I glance up at him through wet lashes. “What?”
His touch is tender as he tells me, “You had my heart from the beginning. I thought it was gone, but you’d stolen it and kept it all this time. I love you, Cass. I’m going to find a way to be with you, in a way that you adore—a way that makes you feel good. There won’t be any reason to cry.” He leans in and presses his lips to my cheek and kisses away my tears.
CHAPTER 22
JON
We walk the deck after that, her hand in mine, fingers knitted together. The stars blink against the inky sky and the dark water is still as glass around the yacht. I don’t deserve her. I know I don’t. Regardless, I’m elated she finally confided in me, and I want to feel like this forever.
The concept of gentle sex crosses my mind. I don’t know how to be that kind of lover. I've never tried. I focus on getting harder and higher—and taking the girl with me. That won’t work for Cassie. I need to figure out what will, because I’m not letting her live like a chaste hermit, afraid of her own body.
I know Logan’s friend can help her.

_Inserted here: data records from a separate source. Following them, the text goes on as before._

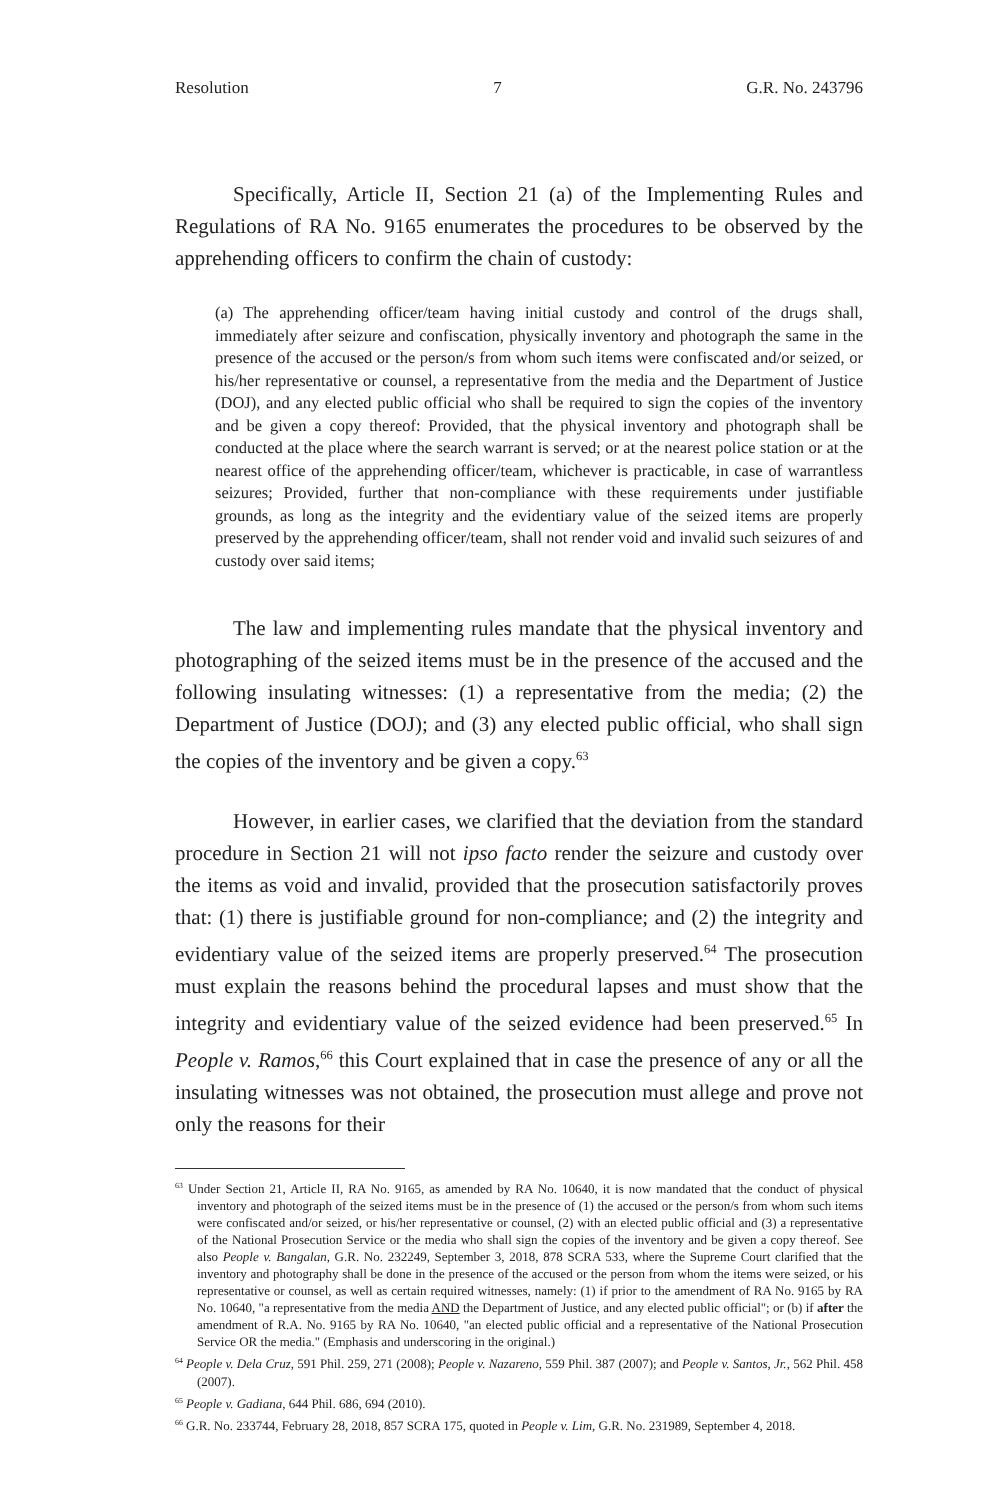Resolution 7 G.R. No. 243796
Specifically, Article II, Section 21 (a) of the Implementing Rules and Regulations of RA No. 9165 enumerates the procedures to be observed by the apprehending officers to confirm the chain of custody:
(a) The apprehending officer/team having initial custody and control of the drugs shall, immediately after seizure and confiscation, physically inventory and photograph the same in the presence of the accused or the person/s from whom such items were confiscated and/or seized, or his/her representative or counsel, a representative from the media and the Department of Justice (DOJ), and any elected public official who shall be required to sign the copies of the inventory and be given a copy thereof: Provided, that the physical inventory and photograph shall be conducted at the place where the search warrant is served; or at the nearest police station or at the nearest office of the apprehending officer/team, whichever is practicable, in case of warrantless seizures; Provided, further that non-compliance with these requirements under justifiable grounds, as long as the integrity and the evidentiary value of the seized items are properly preserved by the apprehending officer/team, shall not render void and invalid such seizures of and custody over said items;
The law and implementing rules mandate that the physical inventory and photographing of the seized items must be in the presence of the accused and the following insulating witnesses: (1) a representative from the media; (2) the Department of Justice (DOJ); and (3) any elected public official, who shall sign the copies of the inventory and be given a copy.<sup>63</sup>
However, in earlier cases, we clarified that the deviation from the standard procedure in Section 21 will not ipso facto render the seizure and custody over the items as void and invalid, provided that the prosecution satisfactorily proves that: (1) there is justifiable ground for non-compliance; and (2) the integrity and evidentiary value of the seized items are properly preserved.<sup>64</sup> The prosecution must explain the reasons behind the procedural lapses and must show that the integrity and evidentiary value of the seized evidence had been preserved.<sup>65</sup> In People v. Ramos,<sup>66</sup> this Court explained that in case the presence of any or all the insulating witnesses was not obtained, the prosecution must allege and prove not only the reasons for their
<sup>63</sup> Under Section 21, Article II, RA No. 9165, as amended by RA No. 10640, it is now mandated that the conduct of physical inventory and photograph of the seized items must be in the presence of (1) the accused or the person/s from whom such items were confiscated and/or seized, or his/her representative or counsel, (2) with an elected public official and (3) a representative of the National Prosecution Service or the media who shall sign the copies of the inventory and be given a copy thereof. See also People v. Bangalan, G.R. No. 232249, September 3, 2018, 878 SCRA 533, where the Supreme Court clarified that the inventory and photography shall be done in the presence of the accused or the person from whom the items were seized, or his representative or counsel, as well as certain required witnesses, namely: (1) if prior to the amendment of RA No. 9165 by RA No. 10640, "a representative from the media AND the Department of Justice, and any elected public official"; or (b) if after the amendment of R.A. No. 9165 by RA No. 10640, "an elected public official and a representative of the National Prosecution Service OR the media." (Emphasis and underscoring in the original.)
<sup>64</sup> People v. Dela Cruz, 591 Phil. 259, 271 (2008); People v. Nazareno, 559 Phil. 387 (2007); and People v. Santos, Jr., 562 Phil. 458 (2007).
<sup>65</sup> People v. Gadiana, 644 Phil. 686, 694 (2010).
<sup>66</sup> G.R. No. 233744, February 28, 2018, 857 SCRA 175, quoted in People v. Lim, G.R. No. 231989, September 4, 2018.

In our conversation, she explained the way the human body tenses to defend itself. Rape victims can get stuck with their muscles stiff for years. Imagine holding your hand in a fist for an hour. It fucking hurts. Now think what that does to a body after years of being stuck that way. Her core might be stuck like that, playing defense even though there’s no threat from me. Scars can feel painful, too. Most people don’t notice them, but others wince with the slightest caress. Touching Cassie intimately can bring back a slew of emotions I never want her to feel again.